Here we have the crux of the problem, if something is so complex that few can understand it, and then it has an unacceptable risk. As simply if the process is that complex that the bosses or managers do not understand how lead is being turned into gold, then mistakes can be made without anyone realising.
However the more serious question is the morality of much of what has gone on. While it is true that some people have made money from the property market, it is a scant few. As even if your house rises by ten times in value if you sell it for a great profit you still need to pay for another that is likely to have risen by a similar amount. Therefore, while people have assumed they were getting richer, in reality they were not. Also it only benefited people that already owned their own home. The people who did not were enslaved, paying inflated prices and forced to work harder to keep their homes and their families.
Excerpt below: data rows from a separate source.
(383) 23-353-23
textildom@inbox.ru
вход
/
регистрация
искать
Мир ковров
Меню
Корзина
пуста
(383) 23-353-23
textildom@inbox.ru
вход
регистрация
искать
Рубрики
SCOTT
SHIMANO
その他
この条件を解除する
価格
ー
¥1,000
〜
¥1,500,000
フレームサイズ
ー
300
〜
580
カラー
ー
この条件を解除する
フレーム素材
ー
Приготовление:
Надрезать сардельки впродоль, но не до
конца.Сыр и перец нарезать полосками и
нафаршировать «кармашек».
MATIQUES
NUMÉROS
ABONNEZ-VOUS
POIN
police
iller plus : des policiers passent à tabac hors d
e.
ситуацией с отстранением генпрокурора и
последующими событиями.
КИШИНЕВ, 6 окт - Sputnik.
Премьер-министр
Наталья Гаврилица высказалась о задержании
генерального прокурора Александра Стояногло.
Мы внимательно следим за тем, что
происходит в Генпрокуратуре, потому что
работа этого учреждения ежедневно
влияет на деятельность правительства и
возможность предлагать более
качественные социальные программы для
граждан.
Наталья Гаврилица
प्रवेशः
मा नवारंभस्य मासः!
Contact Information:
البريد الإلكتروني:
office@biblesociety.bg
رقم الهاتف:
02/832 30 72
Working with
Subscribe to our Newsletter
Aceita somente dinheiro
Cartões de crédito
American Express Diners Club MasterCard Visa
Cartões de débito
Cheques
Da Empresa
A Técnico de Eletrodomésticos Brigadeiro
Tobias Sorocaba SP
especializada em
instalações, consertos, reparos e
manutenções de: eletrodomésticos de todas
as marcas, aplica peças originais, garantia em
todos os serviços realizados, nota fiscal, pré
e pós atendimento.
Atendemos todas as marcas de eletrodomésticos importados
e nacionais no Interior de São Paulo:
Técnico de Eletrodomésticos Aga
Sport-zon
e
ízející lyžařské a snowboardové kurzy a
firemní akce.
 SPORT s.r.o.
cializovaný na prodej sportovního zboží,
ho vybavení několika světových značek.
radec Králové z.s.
Add to this is the bonus culture of the banking sector. I am not the first to say that this created an atmosphere where greater risks were taken. While I have no problem with people being rewarded for success, it is when bonuses are paid for failure. In any other business, an opinion expressed by most people, failure would earn you the sack not rewards. That is why the majority of people think feel and know that bankers should not be paid a bonus when their business have made losses. In the cases of banks that have received state aid, it looks like the banks and bankers are snubbing the general public.
The banking system was and should be a boring and stayed system. That will return, it has to, but bankers need to think carefully about the morality of the business they do and the businesses they deal with. Making money at any cost is simply wrong. Helping the rich avoid paying taxes is wrong. Manipulating the property market has damaged people’s lives and injured society.